● What you have to do
Look through the records, and wherever the string "right" turns up, copy out that line.

● Provided data
Segment Open

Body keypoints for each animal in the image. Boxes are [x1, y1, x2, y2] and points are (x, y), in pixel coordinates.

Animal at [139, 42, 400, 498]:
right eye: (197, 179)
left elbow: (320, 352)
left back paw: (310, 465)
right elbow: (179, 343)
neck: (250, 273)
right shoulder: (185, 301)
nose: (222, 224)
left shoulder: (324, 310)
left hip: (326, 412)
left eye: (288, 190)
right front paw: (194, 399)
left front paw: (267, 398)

Segment Closed
Segment Open

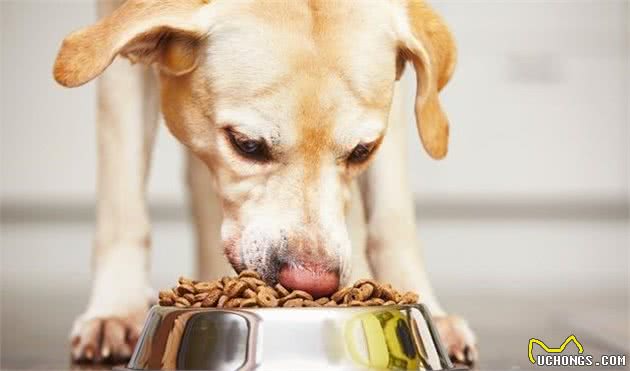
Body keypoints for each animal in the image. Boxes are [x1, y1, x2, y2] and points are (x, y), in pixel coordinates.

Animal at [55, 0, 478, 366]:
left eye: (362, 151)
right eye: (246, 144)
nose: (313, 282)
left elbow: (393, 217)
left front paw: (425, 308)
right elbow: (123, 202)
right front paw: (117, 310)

Segment Closed
Segment Open

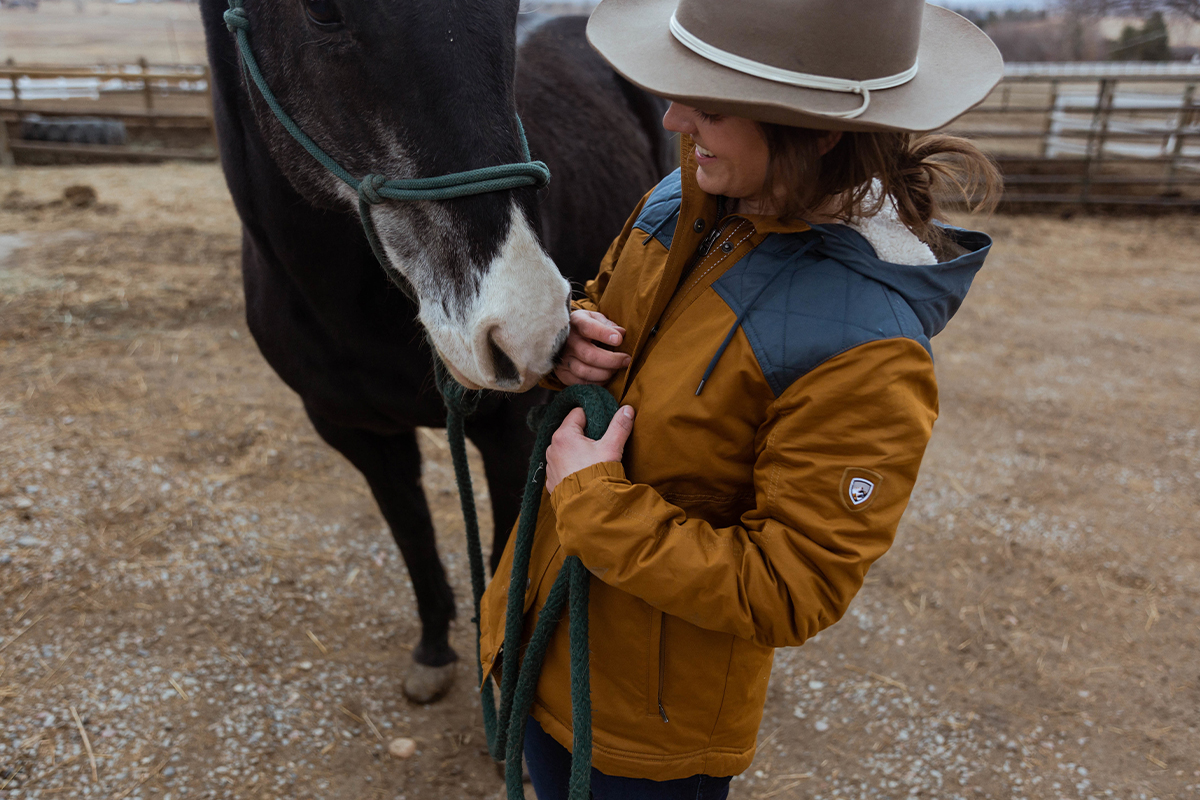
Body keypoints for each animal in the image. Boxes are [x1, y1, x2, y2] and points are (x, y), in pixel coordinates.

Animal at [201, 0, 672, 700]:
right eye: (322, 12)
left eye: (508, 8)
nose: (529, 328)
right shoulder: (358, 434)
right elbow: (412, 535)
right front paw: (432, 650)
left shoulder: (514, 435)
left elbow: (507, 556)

Segment Closed

● Written response
right eye: (197, 179)
right elbow: (179, 343)
right shoulder: (185, 301)
right front paw: (194, 399)
right eye: (246, 144)
right elbow: (123, 202)
right front paw: (117, 310)
right eye: (322, 12)
right shoulder: (358, 434)
right elbow: (412, 535)
right front paw: (432, 650)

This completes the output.